Reproduce each of the items below verbatim, preserving every line, character, and mark of punctuation without alteration.

Extracted information:

○ ○ ○

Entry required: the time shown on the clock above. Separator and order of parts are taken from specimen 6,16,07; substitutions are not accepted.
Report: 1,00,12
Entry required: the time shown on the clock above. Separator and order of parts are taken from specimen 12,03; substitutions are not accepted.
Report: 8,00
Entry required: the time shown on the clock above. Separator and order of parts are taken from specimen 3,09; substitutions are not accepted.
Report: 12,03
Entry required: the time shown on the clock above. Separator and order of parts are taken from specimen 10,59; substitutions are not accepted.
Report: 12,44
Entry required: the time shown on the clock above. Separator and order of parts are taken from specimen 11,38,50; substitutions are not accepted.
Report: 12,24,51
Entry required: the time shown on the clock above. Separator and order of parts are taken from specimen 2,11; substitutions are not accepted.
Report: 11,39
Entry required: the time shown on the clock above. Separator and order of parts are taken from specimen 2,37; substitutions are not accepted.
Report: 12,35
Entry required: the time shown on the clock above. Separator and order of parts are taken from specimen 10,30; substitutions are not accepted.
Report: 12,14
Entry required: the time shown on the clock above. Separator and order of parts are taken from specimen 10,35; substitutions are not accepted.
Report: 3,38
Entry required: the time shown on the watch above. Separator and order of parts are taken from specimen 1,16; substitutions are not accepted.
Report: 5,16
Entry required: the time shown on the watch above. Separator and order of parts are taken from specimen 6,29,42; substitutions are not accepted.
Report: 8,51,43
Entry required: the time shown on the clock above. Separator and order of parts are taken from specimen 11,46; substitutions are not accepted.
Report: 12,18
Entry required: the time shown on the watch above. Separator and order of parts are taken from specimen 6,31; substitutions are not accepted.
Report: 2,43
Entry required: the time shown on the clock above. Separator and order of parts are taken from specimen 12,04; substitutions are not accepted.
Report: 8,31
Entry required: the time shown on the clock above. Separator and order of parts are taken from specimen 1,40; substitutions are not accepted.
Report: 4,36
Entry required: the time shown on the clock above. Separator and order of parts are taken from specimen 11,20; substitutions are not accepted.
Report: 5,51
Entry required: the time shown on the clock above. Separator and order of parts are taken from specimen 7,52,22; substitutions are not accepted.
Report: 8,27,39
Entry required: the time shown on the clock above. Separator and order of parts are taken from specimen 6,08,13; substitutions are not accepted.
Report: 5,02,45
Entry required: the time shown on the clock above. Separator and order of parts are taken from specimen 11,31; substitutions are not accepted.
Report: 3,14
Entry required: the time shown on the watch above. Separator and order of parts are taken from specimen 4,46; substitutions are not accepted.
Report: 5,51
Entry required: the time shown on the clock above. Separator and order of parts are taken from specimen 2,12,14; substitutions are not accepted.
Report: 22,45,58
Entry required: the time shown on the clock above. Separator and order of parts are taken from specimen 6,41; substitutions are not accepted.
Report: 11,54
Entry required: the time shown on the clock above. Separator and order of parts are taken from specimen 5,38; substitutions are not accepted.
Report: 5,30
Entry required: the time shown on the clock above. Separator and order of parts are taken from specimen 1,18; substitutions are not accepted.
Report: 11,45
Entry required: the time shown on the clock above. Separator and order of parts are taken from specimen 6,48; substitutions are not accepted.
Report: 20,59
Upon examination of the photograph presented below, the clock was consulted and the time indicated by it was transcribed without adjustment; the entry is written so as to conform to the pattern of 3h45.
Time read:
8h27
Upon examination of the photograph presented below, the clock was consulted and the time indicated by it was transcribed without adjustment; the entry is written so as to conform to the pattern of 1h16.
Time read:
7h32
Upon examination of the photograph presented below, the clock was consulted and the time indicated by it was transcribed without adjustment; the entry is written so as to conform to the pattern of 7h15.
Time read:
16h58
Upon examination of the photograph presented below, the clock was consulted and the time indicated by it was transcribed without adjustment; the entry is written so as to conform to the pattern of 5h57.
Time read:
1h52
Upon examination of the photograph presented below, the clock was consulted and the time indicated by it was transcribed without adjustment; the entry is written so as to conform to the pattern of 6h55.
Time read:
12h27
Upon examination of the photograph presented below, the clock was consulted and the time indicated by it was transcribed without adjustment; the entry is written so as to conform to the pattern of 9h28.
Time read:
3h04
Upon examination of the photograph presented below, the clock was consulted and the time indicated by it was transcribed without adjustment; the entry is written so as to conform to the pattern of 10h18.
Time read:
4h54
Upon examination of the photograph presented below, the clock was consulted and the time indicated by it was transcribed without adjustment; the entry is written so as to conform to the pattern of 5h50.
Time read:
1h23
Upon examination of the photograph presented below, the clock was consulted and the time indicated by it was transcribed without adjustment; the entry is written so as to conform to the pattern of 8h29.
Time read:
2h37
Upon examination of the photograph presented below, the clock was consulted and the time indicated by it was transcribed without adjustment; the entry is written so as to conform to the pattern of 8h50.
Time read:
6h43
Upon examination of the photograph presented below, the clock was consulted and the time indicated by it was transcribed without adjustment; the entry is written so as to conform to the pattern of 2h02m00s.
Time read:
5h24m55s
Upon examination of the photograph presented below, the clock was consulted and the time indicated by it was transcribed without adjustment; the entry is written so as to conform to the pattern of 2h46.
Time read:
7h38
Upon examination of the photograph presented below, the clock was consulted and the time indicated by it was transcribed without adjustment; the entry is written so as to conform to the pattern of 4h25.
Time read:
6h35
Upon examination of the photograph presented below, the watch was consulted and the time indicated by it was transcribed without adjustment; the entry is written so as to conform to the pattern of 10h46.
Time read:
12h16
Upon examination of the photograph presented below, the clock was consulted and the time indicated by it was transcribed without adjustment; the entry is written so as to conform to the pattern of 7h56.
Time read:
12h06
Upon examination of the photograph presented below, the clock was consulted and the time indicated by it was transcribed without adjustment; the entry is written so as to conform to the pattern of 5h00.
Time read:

○ ○ ○

Exercise answer:
Entry required: the time shown on the clock above. Separator and order of parts are taken from specimen 6,16,07; substitutions are not accepted.
Report: 1,00,12
Entry required: the time shown on the clock above. Separator and order of parts are taken from specimen 12,03; substitutions are not accepted.
Report: 8,00
Entry required: the time shown on the clock above. Separator and order of parts are taken from specimen 3,09; substitutions are not accepted.
Report: 12,03
Entry required: the time shown on the clock above. Separator and order of parts are taken from specimen 10,59; substitutions are not accepted.
Report: 12,44
Entry required: the time shown on the clock above. Separator and order of parts are taken from specimen 11,38,50; substitutions are not accepted.
Report: 12,24,51
Entry required: the time shown on the clock above. Separator and order of parts are taken from specimen 2,11; substitutions are not accepted.
Report: 11,39
Entry required: the time shown on the clock above. Separator and order of parts are taken from specimen 2,37; substitutions are not accepted.
Report: 12,35
Entry required: the time shown on the clock above. Separator and order of parts are taken from specimen 10,30; substitutions are not accepted.
Report: 12,14
Entry required: the time shown on the clock above. Separator and order of parts are taken from specimen 10,35; substitutions are not accepted.
Report: 3,38
Entry required: the time shown on the watch above. Separator and order of parts are taken from specimen 1,16; substitutions are not accepted.
Report: 5,16
Entry required: the time shown on the watch above. Separator and order of parts are taken from specimen 6,29,42; substitutions are not accepted.
Report: 8,51,43
Entry required: the time shown on the clock above. Separator and order of parts are taken from specimen 11,46; substitutions are not accepted.
Report: 12,18
Entry required: the time shown on the watch above. Separator and order of parts are taken from specimen 6,31; substitutions are not accepted.
Report: 2,43
Entry required: the time shown on the clock above. Separator and order of parts are taken from specimen 12,04; substitutions are not accepted.
Report: 8,31
Entry required: the time shown on the clock above. Separator and order of parts are taken from specimen 1,40; substitutions are not accepted.
Report: 4,36
Entry required: the time shown on the clock above. Separator and order of parts are taken from specimen 11,20; substitutions are not accepted.
Report: 5,51
Entry required: the time shown on the clock above. Separator and order of parts are taken from specimen 7,52,22; substitutions are not accepted.
Report: 8,27,39
Entry required: the time shown on the clock above. Separator and order of parts are taken from specimen 6,08,13; substitutions are not accepted.
Report: 5,02,45
Entry required: the time shown on the clock above. Separator and order of parts are taken from specimen 11,31; substitutions are not accepted.
Report: 3,14
Entry required: the time shown on the watch above. Separator and order of parts are taken from specimen 4,46; substitutions are not accepted.
Report: 5,51
Entry required: the time shown on the clock above. Separator and order of parts are taken from specimen 2,12,14; substitutions are not accepted.
Report: 22,45,58
Entry required: the time shown on the clock above. Separator and order of parts are taken from specimen 6,41; substitutions are not accepted.
Report: 11,54
Entry required: the time shown on the clock above. Separator and order of parts are taken from specimen 5,38; substitutions are not accepted.
Report: 5,30
Entry required: the time shown on the clock above. Separator and order of parts are taken from specimen 1,18; substitutions are not accepted.
Report: 11,45
Entry required: the time shown on the clock above. Separator and order of parts are taken from specimen 6,48; substitutions are not accepted.
Report: 20,59
Upon examination of the photograph presented below, the clock was consulted and the time indicated by it was transcribed without adjustment; the entry is written so as to conform to the pattern of 3h45.
Time read:
8h27
Upon examination of the photograph presented below, the clock was consulted and the time indicated by it was transcribed without adjustment; the entry is written so as to conform to the pattern of 1h16.
Time read:
7h32
Upon examination of the photograph presented below, the clock was consulted and the time indicated by it was transcribed without adjustment; the entry is written so as to conform to the pattern of 7h15.
Time read:
16h58
Upon examination of the photograph presented below, the clock was consulted and the time indicated by it was transcribed without adjustment; the entry is written so as to conform to the pattern of 5h57.
Time read:
1h52
Upon examination of the photograph presented below, the clock was consulted and the time indicated by it was transcribed without adjustment; the entry is written so as to conform to the pattern of 6h55.
Time read:
12h27
Upon examination of the photograph presented below, the clock was consulted and the time indicated by it was transcribed without adjustment; the entry is written so as to conform to the pattern of 9h28.
Time read:
3h04
Upon examination of the photograph presented below, the clock was consulted and the time indicated by it was transcribed without adjustment; the entry is written so as to conform to the pattern of 10h18.
Time read:
4h54
Upon examination of the photograph presented below, the clock was consulted and the time indicated by it was transcribed without adjustment; the entry is written so as to conform to the pattern of 5h50.
Time read:
1h23
Upon examination of the photograph presented below, the clock was consulted and the time indicated by it was transcribed without adjustment; the entry is written so as to conform to the pattern of 8h29.
Time read:
2h37
Upon examination of the photograph presented below, the clock was consulted and the time indicated by it was transcribed without adjustment; the entry is written so as to conform to the pattern of 8h50.
Time read:
6h43
Upon examination of the photograph presented below, the clock was consulted and the time indicated by it was transcribed without adjustment; the entry is written so as to conform to the pattern of 2h02m00s.
Time read:
5h24m55s
Upon examination of the photograph presented below, the clock was consulted and the time indicated by it was transcribed without adjustment; the entry is written so as to conform to the pattern of 2h46.
Time read:
7h38
Upon examination of the photograph presented below, the clock was consulted and the time indicated by it was transcribed without adjustment; the entry is written so as to conform to the pattern of 4h25.
Time read:
6h35
Upon examination of the photograph presented below, the watch was consulted and the time indicated by it was transcribed without adjustment; the entry is written so as to conform to the pattern of 10h46.
Time read:
12h16
Upon examination of the photograph presented below, the clock was consulted and the time indicated by it was transcribed without adjustment; the entry is written so as to conform to the pattern of 7h56.
Time read:
12h06
Upon examination of the photograph presented below, the clock was consulted and the time indicated by it was transcribed without adjustment; the entry is written so as to conform to the pattern of 5h00.
Time read:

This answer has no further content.